Only the lines below between the one holding "left eye: (535, 732)" and the one holding "left shoulder: (723, 501)", inclusive, are to be reproduced word for word; the pictures are to be left out.

========

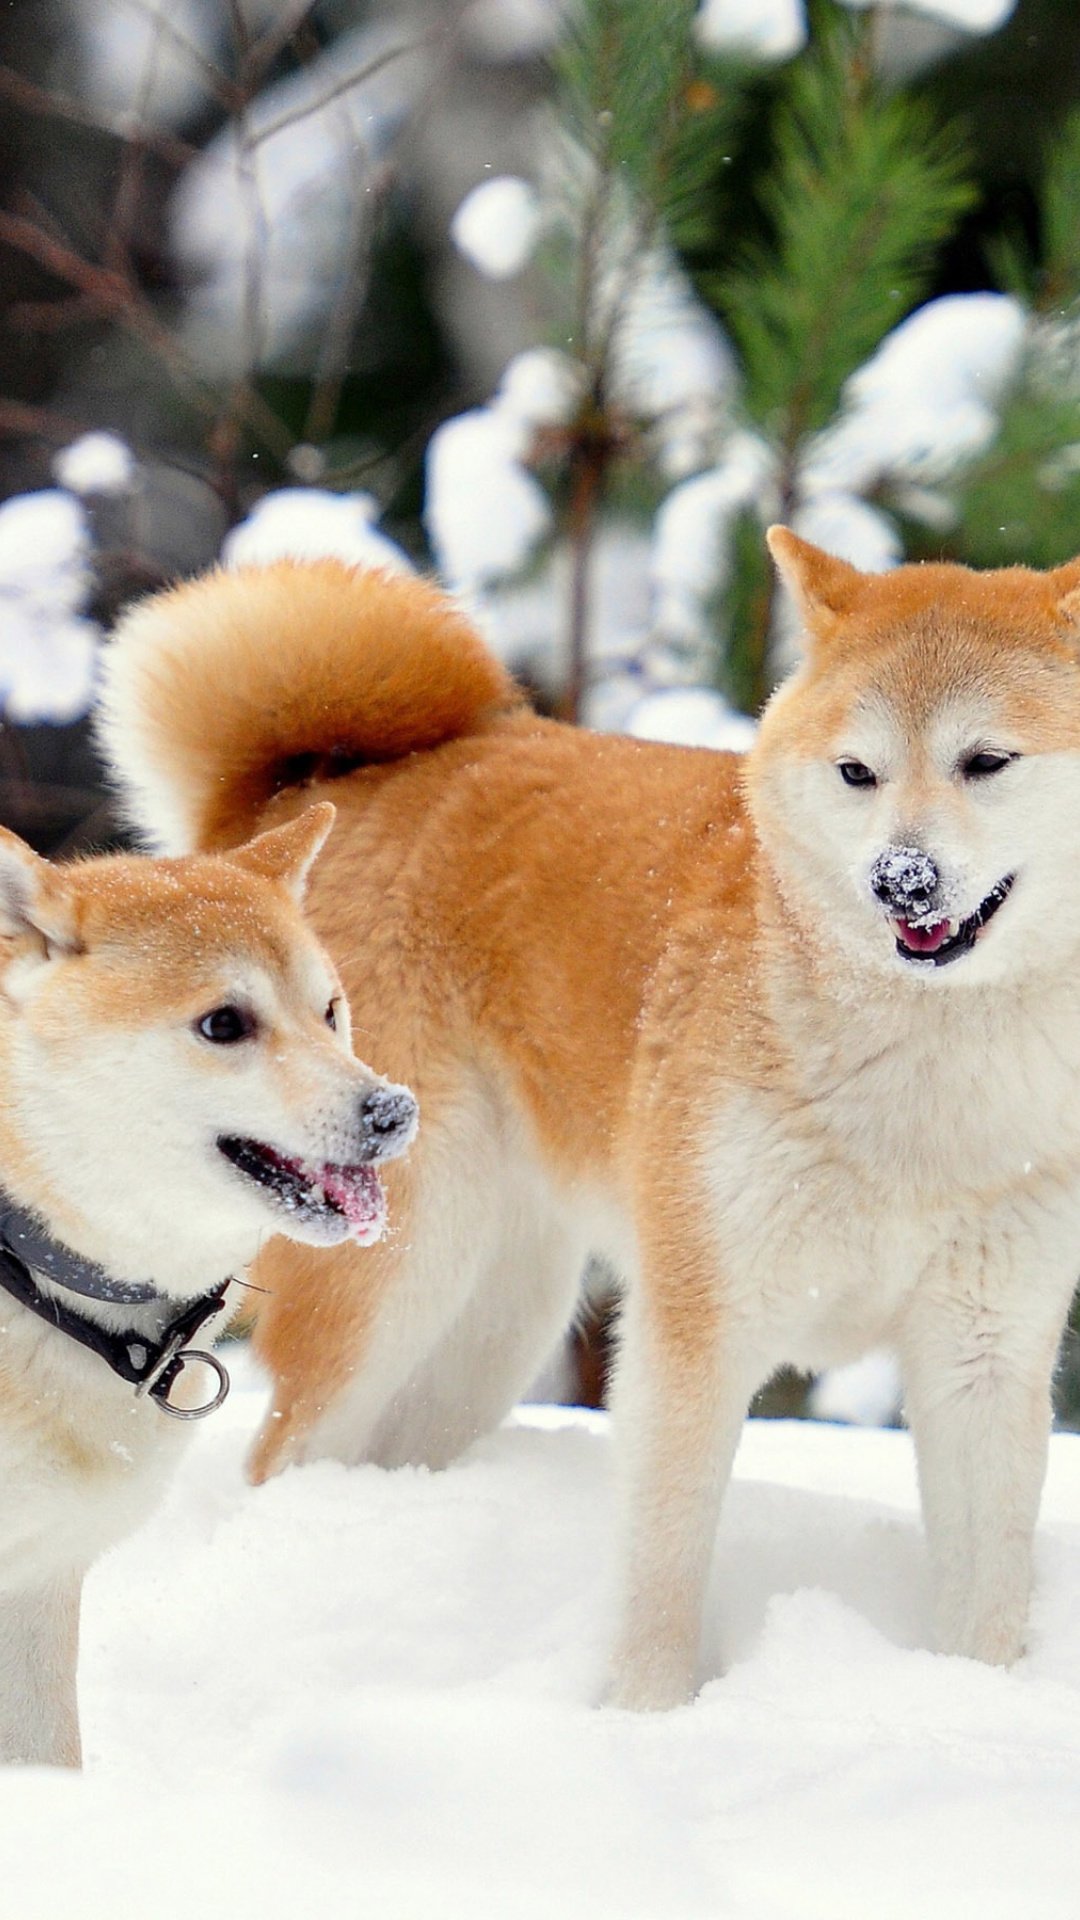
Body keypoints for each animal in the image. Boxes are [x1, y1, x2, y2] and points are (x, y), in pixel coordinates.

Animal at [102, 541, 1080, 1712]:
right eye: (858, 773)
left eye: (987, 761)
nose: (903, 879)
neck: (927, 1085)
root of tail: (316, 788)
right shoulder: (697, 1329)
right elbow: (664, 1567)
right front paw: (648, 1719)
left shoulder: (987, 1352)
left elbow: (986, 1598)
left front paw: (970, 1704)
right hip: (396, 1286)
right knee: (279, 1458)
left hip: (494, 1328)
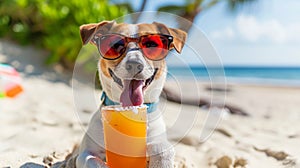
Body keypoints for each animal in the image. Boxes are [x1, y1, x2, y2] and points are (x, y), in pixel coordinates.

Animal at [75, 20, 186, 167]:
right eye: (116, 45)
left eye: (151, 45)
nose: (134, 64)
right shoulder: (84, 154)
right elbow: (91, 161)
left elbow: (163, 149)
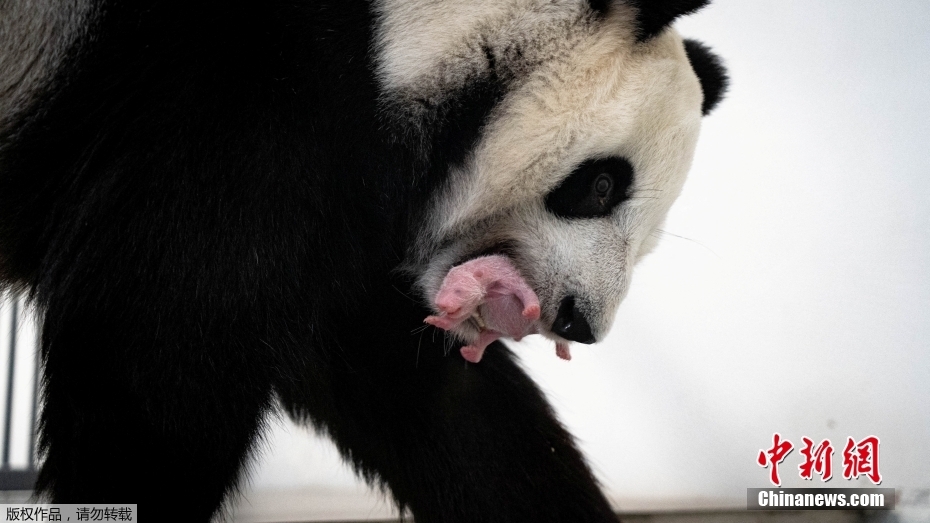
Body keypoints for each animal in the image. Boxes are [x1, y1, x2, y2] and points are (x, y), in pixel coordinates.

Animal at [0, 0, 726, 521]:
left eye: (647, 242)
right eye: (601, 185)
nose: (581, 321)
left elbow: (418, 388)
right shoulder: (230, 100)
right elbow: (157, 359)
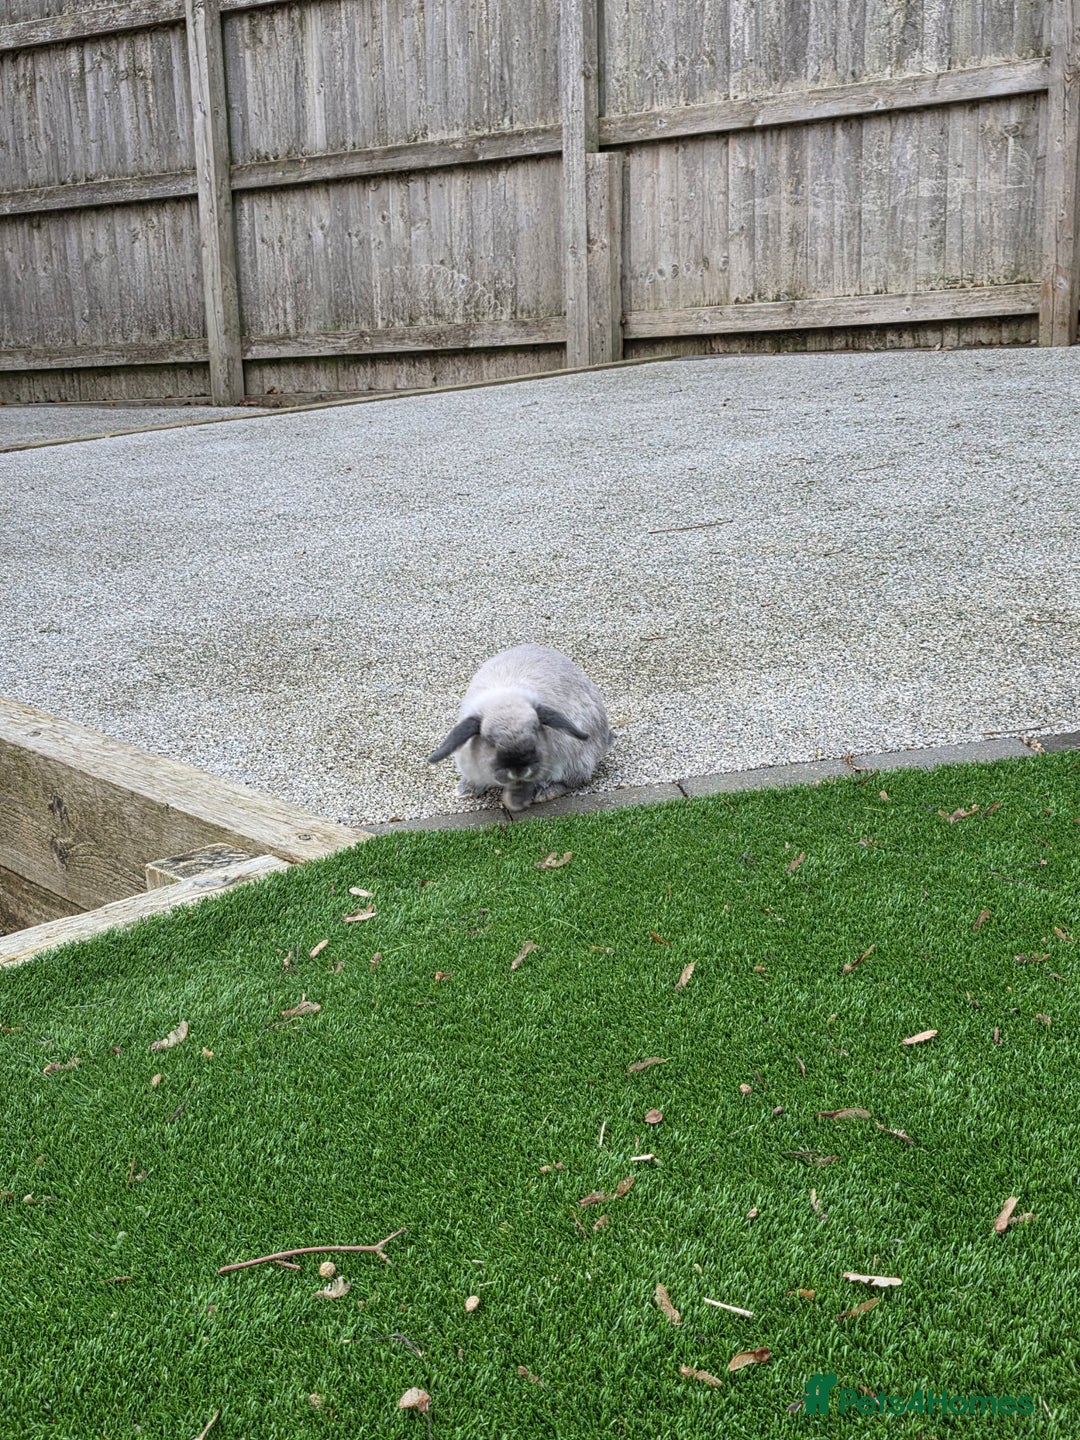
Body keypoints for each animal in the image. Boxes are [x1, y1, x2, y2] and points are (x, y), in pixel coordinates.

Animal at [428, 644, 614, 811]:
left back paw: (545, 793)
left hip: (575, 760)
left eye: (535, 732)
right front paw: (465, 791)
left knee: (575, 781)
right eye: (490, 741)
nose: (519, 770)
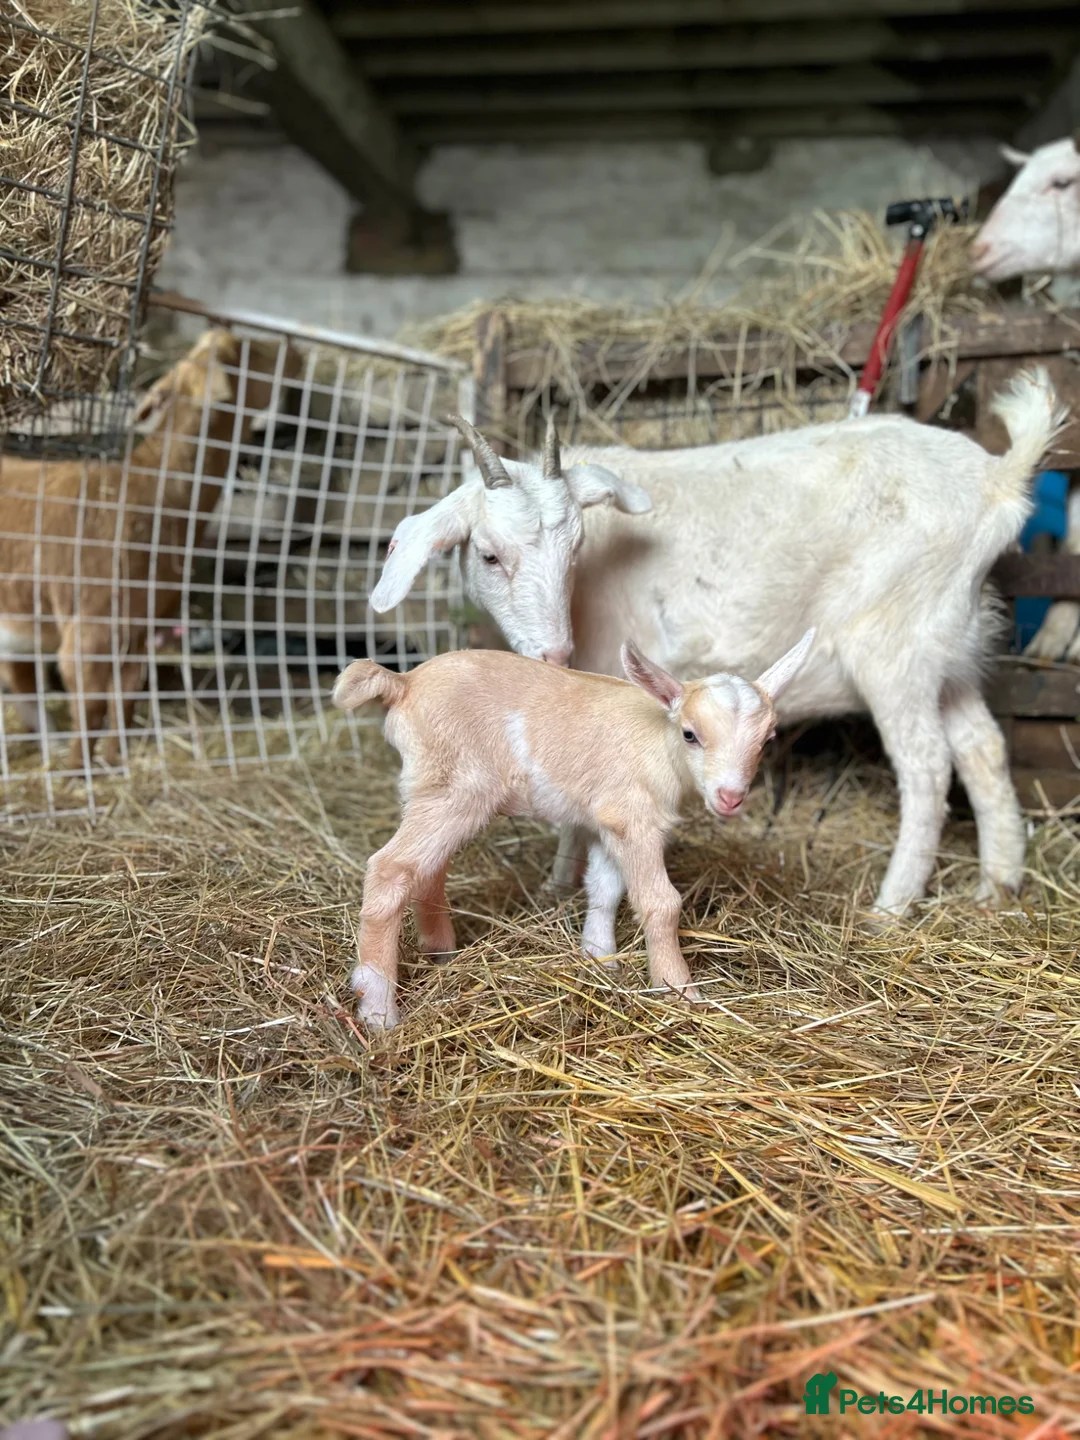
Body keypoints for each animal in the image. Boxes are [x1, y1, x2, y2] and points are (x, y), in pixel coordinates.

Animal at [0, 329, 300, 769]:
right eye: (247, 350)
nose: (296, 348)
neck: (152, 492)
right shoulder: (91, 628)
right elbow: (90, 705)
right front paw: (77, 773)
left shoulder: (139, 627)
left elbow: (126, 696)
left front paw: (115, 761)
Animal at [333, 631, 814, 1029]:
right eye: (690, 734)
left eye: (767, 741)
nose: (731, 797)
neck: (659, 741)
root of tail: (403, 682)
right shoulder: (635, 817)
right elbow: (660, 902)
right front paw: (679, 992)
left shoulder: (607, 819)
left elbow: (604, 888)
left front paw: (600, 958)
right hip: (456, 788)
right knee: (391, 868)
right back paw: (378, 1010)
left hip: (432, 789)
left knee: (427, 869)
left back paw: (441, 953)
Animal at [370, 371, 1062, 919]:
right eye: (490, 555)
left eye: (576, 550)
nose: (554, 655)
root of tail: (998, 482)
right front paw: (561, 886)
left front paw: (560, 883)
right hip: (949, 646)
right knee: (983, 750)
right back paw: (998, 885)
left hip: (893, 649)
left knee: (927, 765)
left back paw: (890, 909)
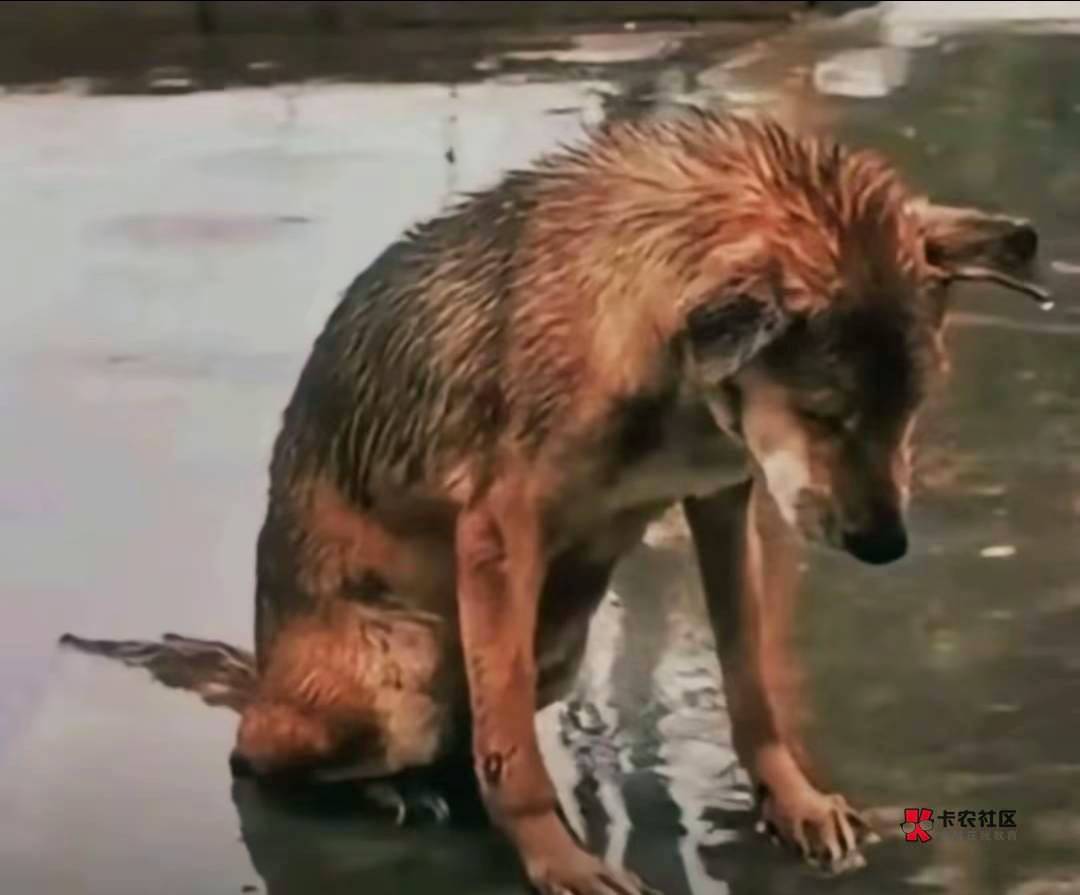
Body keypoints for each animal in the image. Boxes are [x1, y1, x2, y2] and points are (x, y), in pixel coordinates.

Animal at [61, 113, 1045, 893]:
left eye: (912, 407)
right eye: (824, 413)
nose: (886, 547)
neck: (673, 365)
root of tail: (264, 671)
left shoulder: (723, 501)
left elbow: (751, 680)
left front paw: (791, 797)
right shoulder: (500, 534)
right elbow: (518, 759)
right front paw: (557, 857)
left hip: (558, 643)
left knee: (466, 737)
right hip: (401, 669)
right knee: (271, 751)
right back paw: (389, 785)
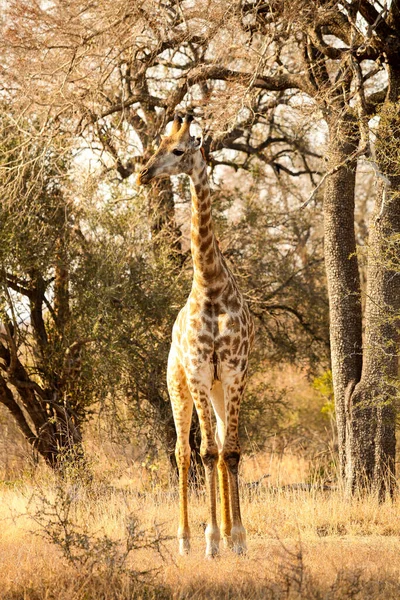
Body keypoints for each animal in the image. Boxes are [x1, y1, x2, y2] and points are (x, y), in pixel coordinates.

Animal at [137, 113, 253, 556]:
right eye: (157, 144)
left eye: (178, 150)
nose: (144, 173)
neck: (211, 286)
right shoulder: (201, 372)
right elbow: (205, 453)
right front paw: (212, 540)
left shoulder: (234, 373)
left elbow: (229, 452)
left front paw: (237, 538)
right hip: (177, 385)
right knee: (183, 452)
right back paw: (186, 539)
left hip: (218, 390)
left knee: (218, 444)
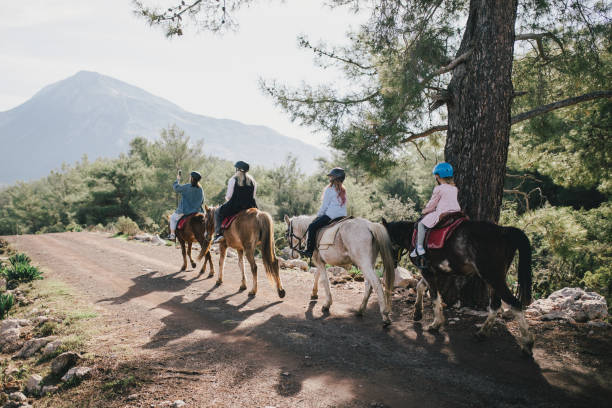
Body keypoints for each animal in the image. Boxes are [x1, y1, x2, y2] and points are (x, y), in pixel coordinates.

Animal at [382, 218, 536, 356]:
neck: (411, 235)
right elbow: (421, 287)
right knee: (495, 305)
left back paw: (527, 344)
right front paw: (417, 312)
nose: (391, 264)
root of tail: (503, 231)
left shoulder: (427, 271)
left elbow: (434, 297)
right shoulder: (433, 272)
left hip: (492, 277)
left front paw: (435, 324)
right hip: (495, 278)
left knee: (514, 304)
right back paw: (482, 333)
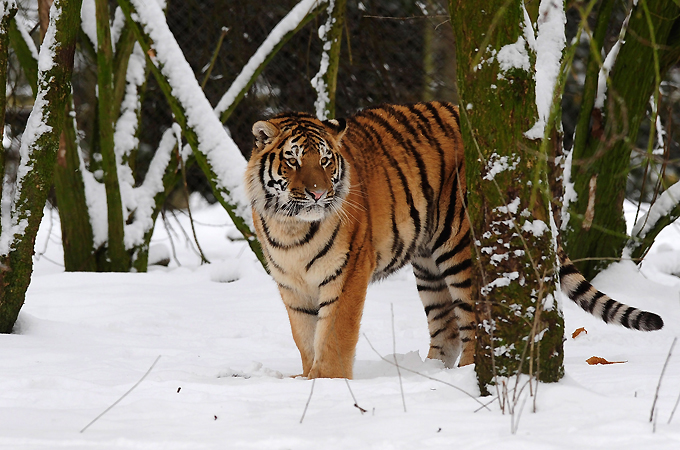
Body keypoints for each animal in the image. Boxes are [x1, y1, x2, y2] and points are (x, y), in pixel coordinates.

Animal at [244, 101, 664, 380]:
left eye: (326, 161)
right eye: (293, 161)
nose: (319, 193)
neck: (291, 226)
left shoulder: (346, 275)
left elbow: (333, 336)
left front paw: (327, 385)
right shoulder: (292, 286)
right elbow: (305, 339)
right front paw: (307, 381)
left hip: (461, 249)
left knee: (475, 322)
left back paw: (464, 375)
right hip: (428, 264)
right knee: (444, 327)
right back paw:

========

▸ **SOLUTION FOR THIS EXERCISE**:
left eye: (535, 732)
right front paw: (465, 791)
left knee: (575, 781)
right eye: (490, 741)
nose: (519, 770)
Body keypoints for each animal in the image. Boxes are [x1, y1, x2, y2] and points are (x, y), in pixel coordinates.

Animal at [0, 329, 300, 769]:
right eye: (247, 350)
nose: (296, 348)
neck: (152, 492)
right shoulder: (91, 628)
right elbow: (90, 705)
right front paw: (77, 773)
left shoulder: (139, 627)
left elbow: (126, 696)
left front paw: (115, 761)
Animal at [333, 631, 814, 1029]:
right eye: (690, 734)
left eye: (767, 741)
nose: (731, 797)
neck: (659, 741)
root of tail: (403, 682)
right shoulder: (635, 817)
right elbow: (660, 902)
right front paw: (679, 992)
left shoulder: (607, 819)
left elbow: (604, 888)
left front paw: (600, 958)
right hip: (456, 788)
right knee: (391, 868)
right back paw: (378, 1010)
left hip: (432, 789)
left knee: (427, 869)
left back paw: (441, 953)
Animal at [370, 371, 1062, 919]:
right eye: (490, 555)
left eye: (576, 550)
nose: (554, 655)
root of tail: (998, 482)
right front paw: (561, 886)
left front paw: (560, 883)
right hip: (949, 646)
right knee: (983, 750)
right back paw: (998, 885)
left hip: (893, 649)
left knee: (927, 765)
left back paw: (890, 909)
Body keypoints for each animal in the image. Boxes are [x1, y1, x2, y2] and points are (x, y), in pixel coordinates.

Animal at [61, 113, 1045, 893]:
left eye: (912, 407)
right eye: (824, 413)
nose: (886, 547)
neck: (673, 365)
root of tail: (264, 671)
left shoulder: (723, 501)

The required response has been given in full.